WHAT YOU ARE ASKED TO DO:
All records below are to be set down precisely as written, excluding pictures.

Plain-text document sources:
----

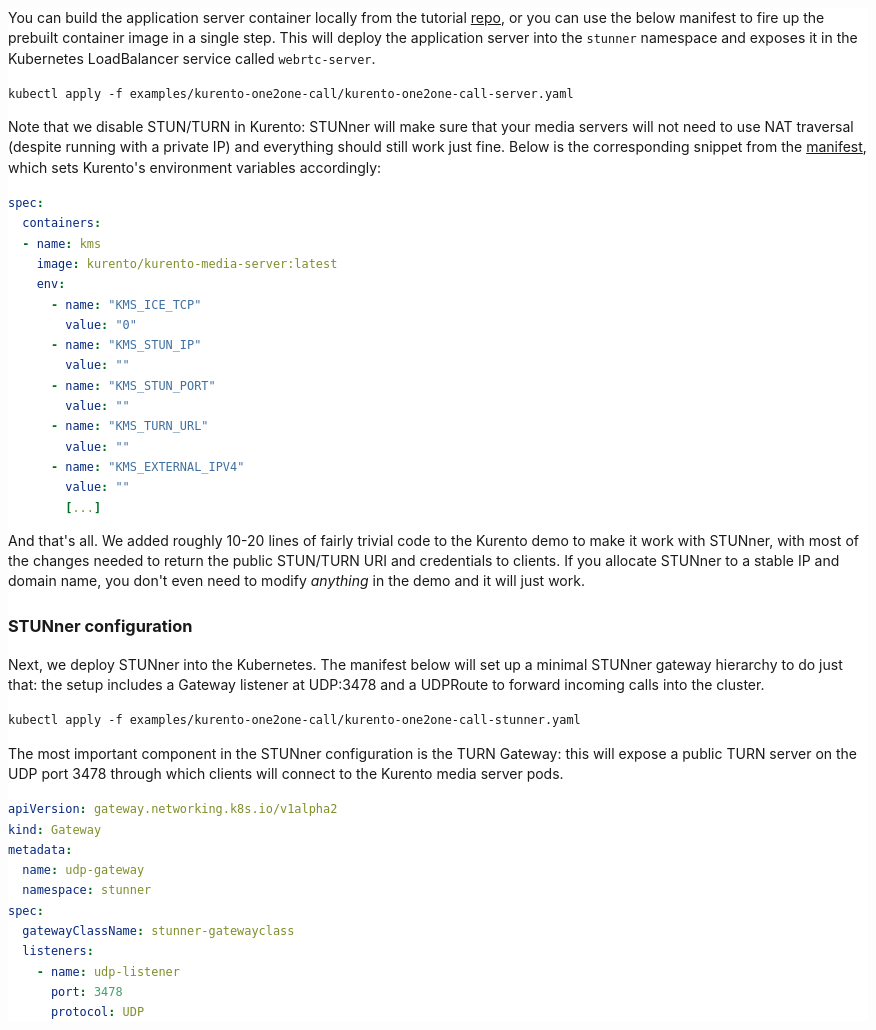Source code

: You can build the application server container locally from the tutorial
[repo](https://github.com/l7mp/kurento-tutorial-node/tree/master/kurento-one2one-call), or you can
use the below manifest to fire up the prebuilt container image in a single step. This will deploy
the application server into the `stunner` namespace and exposes it in the Kubernetes LoadBalancer
service called `webrtc-server`.

```console
kubectl apply -f examples/kurento-one2one-call/kurento-one2one-call-server.yaml
```

Note that we disable STUN/TURN in Kurento: STUNner will make sure that your media servers will not
need to use NAT traversal (despite running with a private IP) and everything should still work just
fine. Below is the corresponding snippet from the [manifest](kurento-one2one-call-server.yaml), which sets
Kurento's environment variables accordingly:

```yaml
spec:
  containers:
  - name: kms
    image: kurento/kurento-media-server:latest
    env:
      - name: "KMS_ICE_TCP"
        value: "0"
      - name: "KMS_STUN_IP"
        value: ""
      - name: "KMS_STUN_PORT"
        value: ""
      - name: "KMS_TURN_URL"
        value: ""
      - name: "KMS_EXTERNAL_IPV4"
        value: ""
        [...]
```

And that's all. We added roughly 10-20 lines of fairly trivial code to the Kurento demo to make it
work with STUNner, with most of the changes needed to return the public STUN/TURN URI and
credentials to clients. If you allocate STUNner to a stable IP and domain name, you don't even need
to modify *anything* in the demo and it will just work.

### STUNner configuration

Next, we deploy STUNner into the Kubernetes. The manifest below will set up a minimal STUNner
gateway hierarchy to do just that: the setup includes a Gateway listener at UDP:3478 and a
UDPRoute to forward incoming calls into the cluster.

```console
kubectl apply -f examples/kurento-one2one-call/kurento-one2one-call-stunner.yaml
```

The most important component in the STUNner configuration is the TURN Gateway: this will expose a
public TURN server on the UDP port 3478 through which clients will connect to the Kurento media
server pods.

```yaml
apiVersion: gateway.networking.k8s.io/v1alpha2
kind: Gateway
metadata:
  name: udp-gateway
  namespace: stunner
spec:
  gatewayClassName: stunner-gatewayclass
  listeners:
    - name: udp-listener
      port: 3478
      protocol: UDP
```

----

EXERCISE SOLUTION:
Source code

: You can build the application server container locally from the tutorial
[repo](https://github.com/l7mp/kurento-tutorial-node/tree/master/kurento-one2one-call), or you can
use the below manifest to fire up the prebuilt container image in a single step. This will deploy
the application server into the `stunner` namespace and exposes it in the Kubernetes LoadBalancer
service called `webrtc-server`.

```console
kubectl apply -f examples/kurento-one2one-call/kurento-one2one-call-server.yaml
```

Note that we disable STUN/TURN in Kurento: STUNner will make sure that your media servers will not
need to use NAT traversal (despite running with a private IP) and everything should still work just
fine. Below is the corresponding snippet from the [manifest](kurento-one2one-call-server.yaml), which sets
Kurento's environment variables accordingly:

```yaml
spec:
  containers:
  - name: kms
    image: kurento/kurento-media-server:latest
    env:
      - name: "KMS_ICE_TCP"
        value: "0"
      - name: "KMS_STUN_IP"
        value: ""
      - name: "KMS_STUN_PORT"
        value: ""
      - name: "KMS_TURN_URL"
        value: ""
      - name: "KMS_EXTERNAL_IPV4"
        value: ""
        [...]
```

And that's all. We added roughly 10-20 lines of fairly trivial code to the Kurento demo to make it
work with STUNner, with most of the changes needed to return the public STUN/TURN URI and
credentials to clients. If you allocate STUNner to a stable IP and domain name, you don't even need
to modify *anything* in the demo and it will just work.

### STUNner configuration

Next, we deploy STUNner into the Kubernetes. The manifest below will set up a minimal STUNner
gateway hierarchy to do just that: the setup includes a Gateway listener at UDP:3478 and a
UDPRoute to forward incoming calls into the cluster.

```console
kubectl apply -f examples/kurento-one2one-call/kurento-one2one-call-stunner.yaml
```

The most important component in the STUNner configuration is the TURN Gateway: this will expose a
public TURN server on the UDP port 3478 through which clients will connect to the Kurento media
server pods.

```yaml
apiVersion: gateway.networking.k8s.io/v1alpha2
kind: Gateway
metadata:
  name: udp-gateway
  namespace: stunner
spec:
  gatewayClassName: stunner-gatewayclass
  listeners:
    - name: udp-listener
      port: 3478
      protocol: UDP
```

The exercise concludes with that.